» TEKS DOKUMEN
Makmum juga tidak diwajibkan membaca bacaan ruku’ seperti bacaan imamnya.
* JIKA IMAMNYA BANGKIT BERDIRI DARI RUKU’ , MAKA SEMUA MAKMUM HARUS BANGKIT BERDIRI DARI RUKU’. TETAPI SIFAT ATAU CARA BERDIRINYA TIDAK HARUS SAMA DENGAN IMAMNYA.
Artinya : Jika imamnya ketika bangkit berdiri mengangkat tangan tinggi tinggi serta memandang ke atas , maka makmumnya tidak wajib mengikuti cara berdiri imam yang salah tersebut.
* JIKA IMAMNYA SUJUD , MAKA MAKMUM HARUS SUJUD, TETAPI SIFAT ATAU CARA SUJUDNYA TIDAK MESTI SAMA DENGAN IMAMNYA.
Artinya : jika imamnya sujud dengan tidak meletakkan hidungnya di bumi , maka makmum tidak wajib mengikuti cara sujud yang salah dari imamnya tersebut.
Makmum juga tidak diwajibkan membaca bacaan sujud seperti bacaan imamnya.
* JIKA IMAMNYA DUDUK , MAKA SEMUA MAKMUMNYA HARUS DUDUK , TETAPI SIFAT DUDUKNYA TIDAK HARUS SAMA DENGAN IMAMNYA.
Artinya : jika imamnya duduk tahiyyat akhir dengan cara iftirasy , maka makmumnya tidak wajib mengikuti cara duduk dari imamnya tersebut.
Jika imamnya batuk , makmum tidak perlu ikut batuk mengikuti imamnya.
Jika imamnya bersin , makmum tidak perlu ikut bersin bersama sama.
Jika imamnya menggaruk badannya , makmum tidak perlu ikut menggaruk badannya.
Jika imamnya banyak menggoyangkan tubuh ketika berdiri , maka makmum tidak perlu mengikutinya.
Demikian seterusnya.
Dalilnya :
عَنْ أَبِى هُرَيْرَةَ أَنَّ رَسُولَ اللَّهِ -صلى الله عليه وسلم- قَالَ « إِنَّمَا الإِمَامُ لِيُؤْتَمَّ بِهِ فَلاَ تَخْتَلِفُوا عَلَيْهِ فَإِذَا كَبَّرَ فَكَبِّرُوا وَإِذَا رَكَعَ فَارْكَعُوا وَإِذَا قَالَ سَمِعَ اللَّهُ لِمَنْ حَمِدَهُ. فَقُولُوا اللَّهُمَّ رَبَّنَا لَكَ الْحَمْدُ. وَإِذَا سَجَدَ فَاسْجُدُوا وَإِذَا صَلَّى جَالِسًا فَصَلُّوا جُلُوسًا أَجْمَعُونَ
Bersumber dari Abu Hurairah r.a dia berkata : Nabi saw bersabda :
Sesungguhnya imam itu tidak lain adalah untuk diikuti. Maka janganlah kalian menyelisihinya
Apabila imam bertakbir , hendaknya kalian bertakbir.
Apabila imam ruku’ , maka hendaknya kalian ruku’.
Apabila imam mengucapkan “sami’ Allahu liman hamidah , maka hendaknya kalian menjawab : Allahumma Rabbanaa lakal hamdu
Apabila imam sujud , maka hendaknya kalian sujud.

(Item dataset)

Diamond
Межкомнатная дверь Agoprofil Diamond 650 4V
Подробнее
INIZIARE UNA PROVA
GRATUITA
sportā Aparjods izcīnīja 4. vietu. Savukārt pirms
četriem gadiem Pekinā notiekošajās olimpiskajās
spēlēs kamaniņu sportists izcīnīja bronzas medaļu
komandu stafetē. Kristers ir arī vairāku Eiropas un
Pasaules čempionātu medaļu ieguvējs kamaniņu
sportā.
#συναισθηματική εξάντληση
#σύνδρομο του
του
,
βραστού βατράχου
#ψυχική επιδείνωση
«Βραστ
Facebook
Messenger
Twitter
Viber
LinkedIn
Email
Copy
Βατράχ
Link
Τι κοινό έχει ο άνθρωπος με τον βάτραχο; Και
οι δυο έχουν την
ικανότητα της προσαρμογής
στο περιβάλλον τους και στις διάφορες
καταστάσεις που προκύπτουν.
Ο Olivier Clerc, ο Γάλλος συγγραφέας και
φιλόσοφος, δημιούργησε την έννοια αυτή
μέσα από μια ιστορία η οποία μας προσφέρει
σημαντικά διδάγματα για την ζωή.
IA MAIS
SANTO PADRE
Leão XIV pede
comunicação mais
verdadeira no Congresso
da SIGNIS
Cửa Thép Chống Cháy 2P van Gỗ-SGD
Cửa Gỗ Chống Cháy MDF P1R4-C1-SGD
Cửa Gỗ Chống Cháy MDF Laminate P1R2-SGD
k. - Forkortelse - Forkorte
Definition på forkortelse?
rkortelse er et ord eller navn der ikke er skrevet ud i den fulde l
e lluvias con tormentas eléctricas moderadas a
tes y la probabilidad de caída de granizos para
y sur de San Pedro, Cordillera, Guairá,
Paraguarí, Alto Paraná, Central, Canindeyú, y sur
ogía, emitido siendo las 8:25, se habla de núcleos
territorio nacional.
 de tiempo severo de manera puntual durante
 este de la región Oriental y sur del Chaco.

» TUGAS DAN LATIHAN
1. Salin persis bagian teks tentang makmum dan imam dari "Artinya : jika imamnya sujud" sampai "Demikian seterusnya.".
2. Tolong lanjutkan teks tentang makmum dan imam mulai dari sesudah kalimat terakhirnya.
Daftar di atas tidak diperlukan.

» JAWABAN BERURUTAN
1.
Artinya : jika imamnya sujud dengan tidak meletakkan hidungnya di bumi , maka makmum tidak wajib mengikuti cara sujud yang salah dari imamnya tersebut.
Makmum juga tidak diwajibkan membaca bacaan sujud seperti bacaan imamnya.
* JIKA IMAMNYA DUDUK , MAKA SEMUA MAKMUMNYA HARUS DUDUK , TETAPI SIFAT DUDUKNYA TIDAK HARUS SAMA DENGAN IMAMNYA.
Artinya : jika imamnya duduk tahiyyat akhir dengan cara iftirasy , maka makmumnya tidak wajib mengikuti cara duduk dari imamnya tersebut.
Jika imamnya batuk , makmum tidak perlu ikut batuk mengikuti imamnya.
Jika imamnya bersin , makmum tidak perlu ikut bersin bersama sama.
Jika imamnya menggaruk badannya , makmum tidak perlu ikut menggaruk badannya.
Jika imamnya banyak menggoyangkan tubuh ketika berdiri , maka makmum tidak perlu mengikutinya.
Demikian seterusnya.

2.
Apabila imam shalat dengan duduk , maka hendaknya kalian semuanya shalat dengan duduk.
Hadits shahih riwayat Al Bukhari Kitabul Adzan bab 74 no 722
Muslim Kitabush Shalah bab 19 no 414 (ini adalah lafadznya).
عَنْ أَنَسِ بْنِ مَالِكٍ أَنَّهُ قَالَ خَرَّ رَسُولُ اللَّهِ - صلى الله عليه وسلم - عَنْ فَرَسٍ فَجُحِشَ فَصَلَّى لَنَا قَاعِدًا فَصَلَّيْنَا مَعَهُ قُعُودًا ، ثُمَّ انْصَرَفَ فَقَالَ « إِنَّمَا الإِمَامُ - أَوْ إِنَّمَا جُعِلَ الإِمَامُ - لِيُؤْتَمَّ بِهِ ، فَإِذَا كَبَّرَ فَكَبِّرُوا ، وَإِذَا رَكَعَ فَارْكَعُوا ، وَإِذَا رَفَعَ فَارْفَعُوا ، وَإِذَا قَالَ سَمِعَ اللَّهُ لِمَنْ حَمِدَهُ . فَقُولُوا رَبَّنَا لَكَ الْحَمْدُ . وَإِذَا سَجَدَ فَاسْجُدُوا
Bersumber dari Anas bin Malik r.a , sesungguhnya dia berkata :
Rasulullah saw terjatuh dari kuda dan beliau saw terluka.
Lalu Nabi saw melakukan shalat menjadi imam bagi kami dengan cara duduk, maka kami juga melakukan shalat bersamanya dengan duduk.
Ketika selesai dari shalatnya , Nabi saw bersabda :
Sesungguhnya , tidaklah imam itu – atau : tidaklah seseorang dijadikan imam – melainkan untuk diikuti.
Maka jika imam bertakbir hendaknya kalian bertakbir.
Jika imam ruku’ , hendaknya kalian ruku’.
Jika imam bangkit dari ruku’, hendaknya kalian bangkit dari ruku’.
JIka imamnya mengucapkan “sami’allahu liman hamidah” maka hendaknya kalian mengucapkan “ Rabbanaa lakal hamdu “.
Jika imam sujud , hendaknya kalian sujud.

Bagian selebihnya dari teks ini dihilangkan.